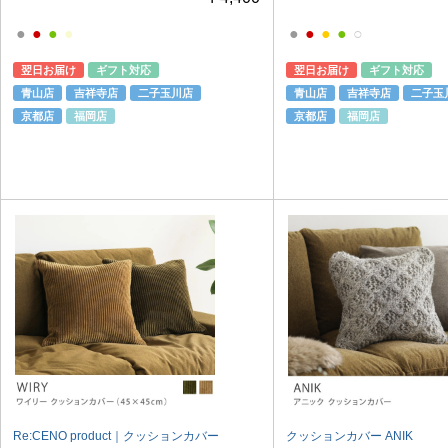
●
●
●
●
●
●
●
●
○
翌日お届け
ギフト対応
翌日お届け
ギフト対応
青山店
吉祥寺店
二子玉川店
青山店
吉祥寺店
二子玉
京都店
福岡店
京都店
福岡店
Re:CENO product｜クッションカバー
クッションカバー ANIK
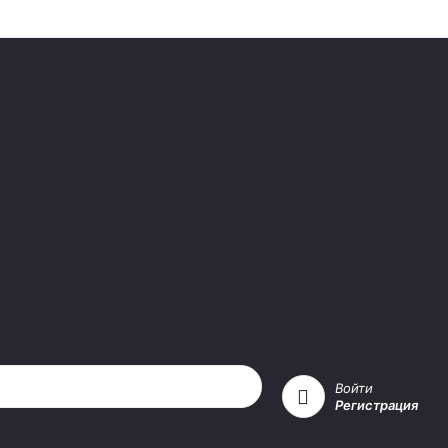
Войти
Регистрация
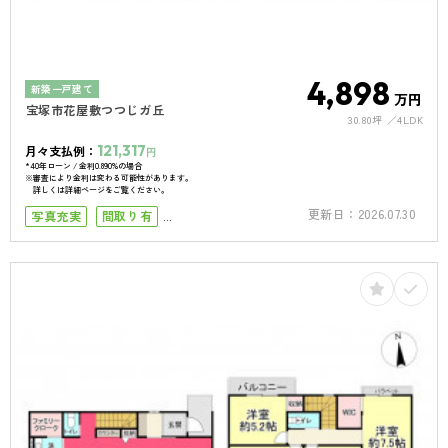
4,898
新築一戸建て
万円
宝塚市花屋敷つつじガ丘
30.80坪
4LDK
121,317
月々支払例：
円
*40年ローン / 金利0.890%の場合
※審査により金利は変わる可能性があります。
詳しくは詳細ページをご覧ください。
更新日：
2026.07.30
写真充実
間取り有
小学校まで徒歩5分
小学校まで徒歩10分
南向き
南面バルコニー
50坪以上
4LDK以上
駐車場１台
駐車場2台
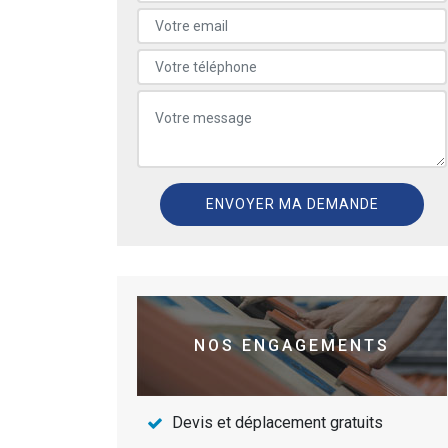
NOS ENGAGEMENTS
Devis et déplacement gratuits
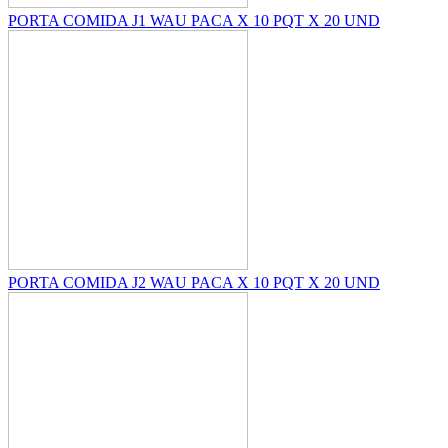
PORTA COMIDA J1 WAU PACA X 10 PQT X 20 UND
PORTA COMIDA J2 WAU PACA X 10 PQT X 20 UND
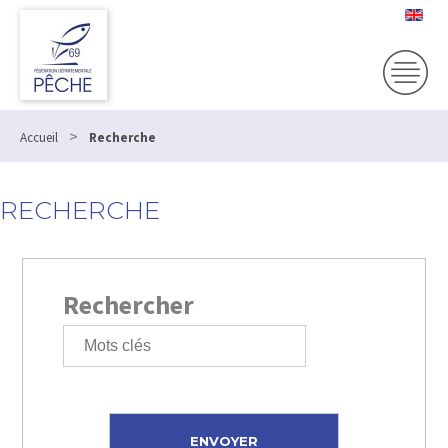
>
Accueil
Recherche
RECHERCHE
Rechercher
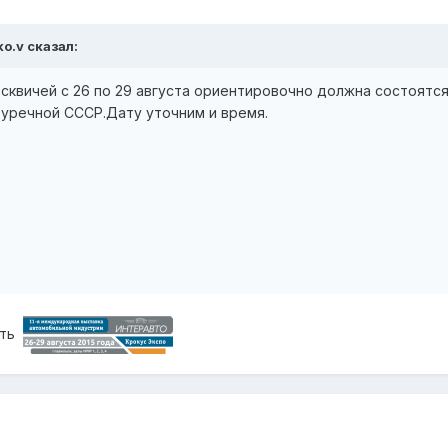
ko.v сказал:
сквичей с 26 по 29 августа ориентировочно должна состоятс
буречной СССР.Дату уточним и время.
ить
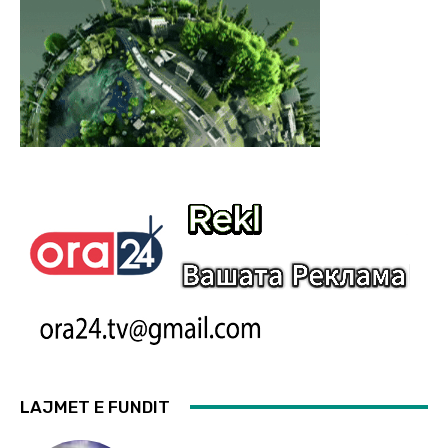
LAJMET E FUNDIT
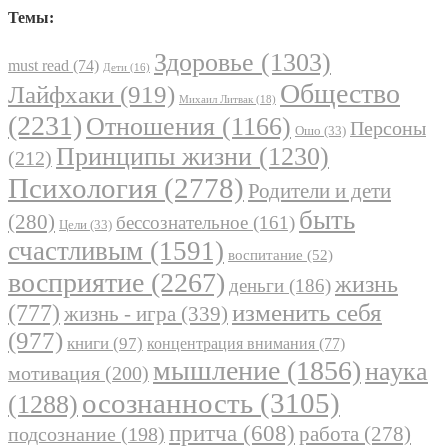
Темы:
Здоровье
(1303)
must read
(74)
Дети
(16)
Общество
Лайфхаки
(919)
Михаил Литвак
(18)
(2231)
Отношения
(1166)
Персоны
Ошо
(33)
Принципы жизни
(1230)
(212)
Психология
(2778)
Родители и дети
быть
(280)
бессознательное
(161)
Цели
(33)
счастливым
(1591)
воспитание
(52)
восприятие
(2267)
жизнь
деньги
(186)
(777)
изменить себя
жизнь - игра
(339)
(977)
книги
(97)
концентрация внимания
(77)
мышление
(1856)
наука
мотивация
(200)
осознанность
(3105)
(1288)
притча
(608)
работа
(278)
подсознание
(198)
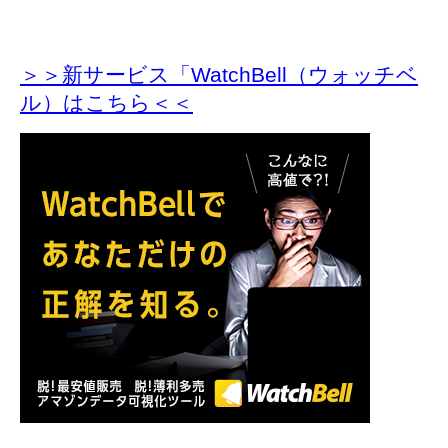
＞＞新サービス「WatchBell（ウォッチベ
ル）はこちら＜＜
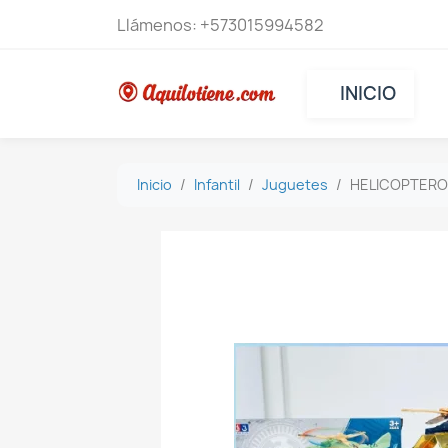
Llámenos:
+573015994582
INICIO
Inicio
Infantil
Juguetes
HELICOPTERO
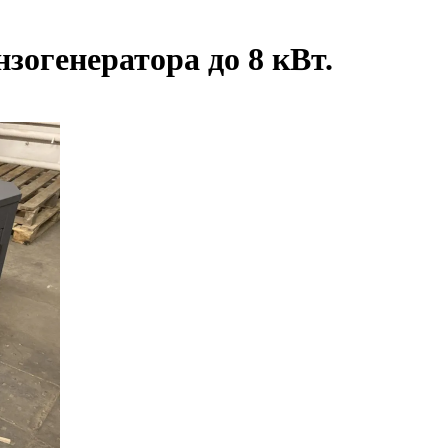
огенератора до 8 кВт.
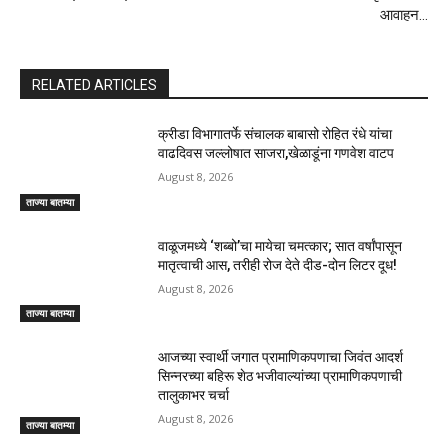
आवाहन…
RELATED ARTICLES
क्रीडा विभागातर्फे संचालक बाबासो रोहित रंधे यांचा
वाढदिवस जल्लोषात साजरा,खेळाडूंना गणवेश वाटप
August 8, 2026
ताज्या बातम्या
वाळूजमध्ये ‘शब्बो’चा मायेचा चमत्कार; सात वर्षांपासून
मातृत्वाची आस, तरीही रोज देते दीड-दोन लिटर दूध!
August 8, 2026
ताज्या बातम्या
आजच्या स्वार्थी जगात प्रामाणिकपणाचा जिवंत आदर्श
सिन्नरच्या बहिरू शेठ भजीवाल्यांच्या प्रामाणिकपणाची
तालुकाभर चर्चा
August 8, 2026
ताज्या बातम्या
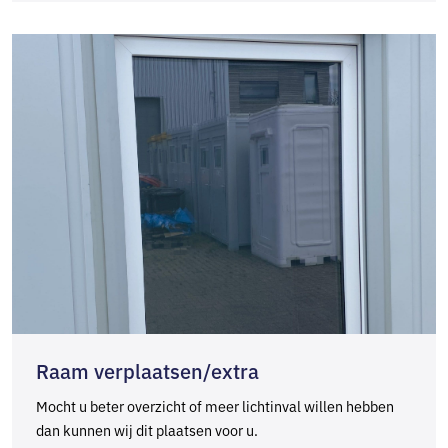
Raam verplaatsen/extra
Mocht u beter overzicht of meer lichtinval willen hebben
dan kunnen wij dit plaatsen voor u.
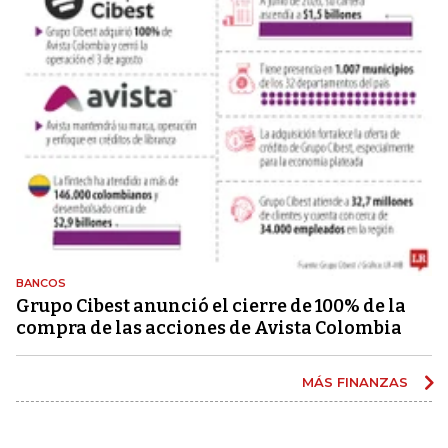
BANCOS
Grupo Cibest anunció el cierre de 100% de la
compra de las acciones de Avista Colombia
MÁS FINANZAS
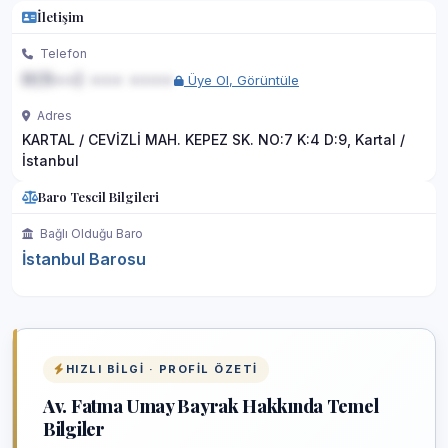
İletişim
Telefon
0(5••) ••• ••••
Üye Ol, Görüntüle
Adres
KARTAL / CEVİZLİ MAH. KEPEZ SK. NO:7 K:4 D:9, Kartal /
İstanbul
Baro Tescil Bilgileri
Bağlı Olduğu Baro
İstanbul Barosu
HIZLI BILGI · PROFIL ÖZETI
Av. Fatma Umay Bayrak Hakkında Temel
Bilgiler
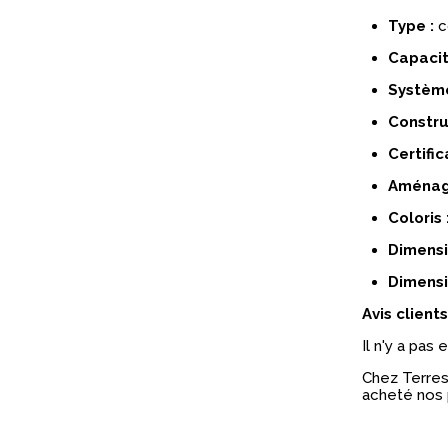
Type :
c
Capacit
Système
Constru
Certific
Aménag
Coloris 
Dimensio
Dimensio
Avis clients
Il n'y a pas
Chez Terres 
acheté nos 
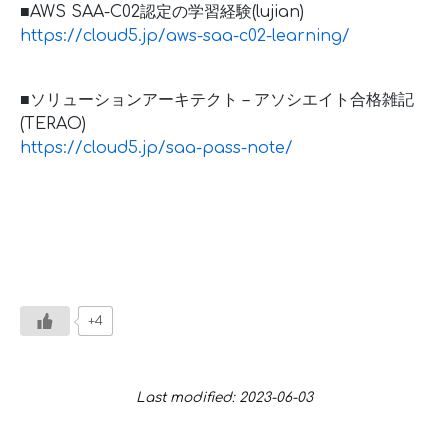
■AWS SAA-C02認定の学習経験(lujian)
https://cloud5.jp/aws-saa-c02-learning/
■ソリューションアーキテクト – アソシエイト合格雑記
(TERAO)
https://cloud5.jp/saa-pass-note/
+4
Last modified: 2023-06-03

WHAT YOU WILL DO: Would you transcribe each of the entries exactly, skipping the pictures?

ANSWER:
●
●
●
●
●
●
●
●
○
翌日お届け
ギフト対応
翌日お届け
ギフト対応
青山店
吉祥寺店
二子玉川店
青山店
吉祥寺店
二子玉
京都店
福岡店
京都店
福岡店
Re:CENO product｜クッションカバー
クッションカバー ANIK
Войти
Регистрация
4,898
新築一戸建て
万円
宝塚市花屋敷つつじガ丘
30.80坪
4LDK
121,317
月々支払例：
円
*40年ローン / 金利0.890%の場合
※審査により金利は変わる可能性があります。
詳しくは詳細ページをご覧ください。
更新日：
2026.07.30
写真充実
間取り有
小学校まで徒歩5分
小学校まで徒歩10分
南向き
南面バルコニー
50坪以上
4LDK以上
駐車場１台
駐車場2台
NOS ENGAGEMENTS
Devis et déplacement gratuits
PORTA COMIDA J1 WAU PACA X 10 PQT X 20 UND
PORTA COMIDA J2 WAU PACA X 10 PQT X 20 UND
>
Accueil
Recherche
RECHERCHE
Rechercher
ko.v сказал:
сквичей с 26 по 29 августа ориентировочно должна состоятс
буречной СССР.Дату уточним и время.
ить
LAJMET E FUNDIT
Темы:
Здоровье
(1303)
must read
(74)
Дети
(16)
Общество
Лайфхаки
(919)
Михаил Литвак
(18)
(2231)
Отношения
(1166)
Персоны
Ошо
(33)
Принципы жизни
(1230)
(212)
Психология
(2778)
Родители и дети
быть
(280)
бессознательное
(161)
Цели
(33)
счастливым
(1591)
воспитание
(52)
восприятие
(2267)
жизнь
деньги
(186)
(777)
изменить себя
жизнь - игра
(339)
(977)
книги
(97)
концентрация внимания
(77)
мышление
(1856)
наука
мотивация
(200)
осознанность
(3105)
(1288)
притча
(608)
работа
(278)
подсознание
(198)
＞＞新サービス「WatchBell（ウォッチベ
ル）はこちら＜＜
Llámenos:
+573015994582
INICIO
Inicio
Infantil
Juguetes
HELICOPTERO
огенератора до 8 кВт.
आवाहन…
RELATED ARTICLES
क्रीडा विभागातर्फे संचालक बाबासो रोहित रंधे यांचा
वाढदिवस जल्लोषात साजरा,खेळाडूंना गणवेश वाटप
August 8, 2026
ताज्या बातम्या
वाळूजमध्ये ‘शब्बो’चा मायेचा चमत्कार; सात वर्षांपासून
मातृत्वाची आस, तरीही रोज देते दीड-दोन लिटर दूध!
August 8, 2026
ताज्या बातम्या
आजच्या स्वार्थी जगात प्रामाणिकपणाचा जिवंत आदर्श
सिन्नरच्या बहिरू शेठ भजीवाल्यांच्या प्रामाणिकपणाची
तालुकाभर चर्चा
August 8, 2026
ताज्या बातम्या
Raam verplaatsen/extra
Mocht u beter overzicht of meer lichtinval willen hebben
dan kunnen wij dit plaatsen voor u.
BANCOS
Grupo Cibest anunció el cierre de 100% de la
compra de las acciones de Avista Colombia
MÁS FINANZAS
İletişim
Telefon
0(5••) ••• ••••
Üye Ol, Görüntüle
Adres
KARTAL / CEVİZLİ MAH. KEPEZ SK. NO:7 K:4 D:9, Kartal /
İstanbul
Baro Tescil Bilgileri
Bağlı Olduğu Baro
İstanbul Barosu
HIZLI BILGI · PROFIL ÖZETI
Av. Fatma Umay Bayrak Hakkında Temel
Bilgiler
Type :
c
Capacit
Système
Constru
Certific
Aménag
Coloris 
Dimensio
Dimensio
Avis clients
Il n'y a pas
Chez Terres 
acheté nos 
■AWS SAA-C02認定の学習経験(lujian)
https://cloud5.jp/aws-saa-c02-learning/
■ソリューションアーキテクト – アソシエイト合格雑記
(TERAO)
https://cloud5.jp/saa-pass-note/
+4
Last modified: 2023-06-03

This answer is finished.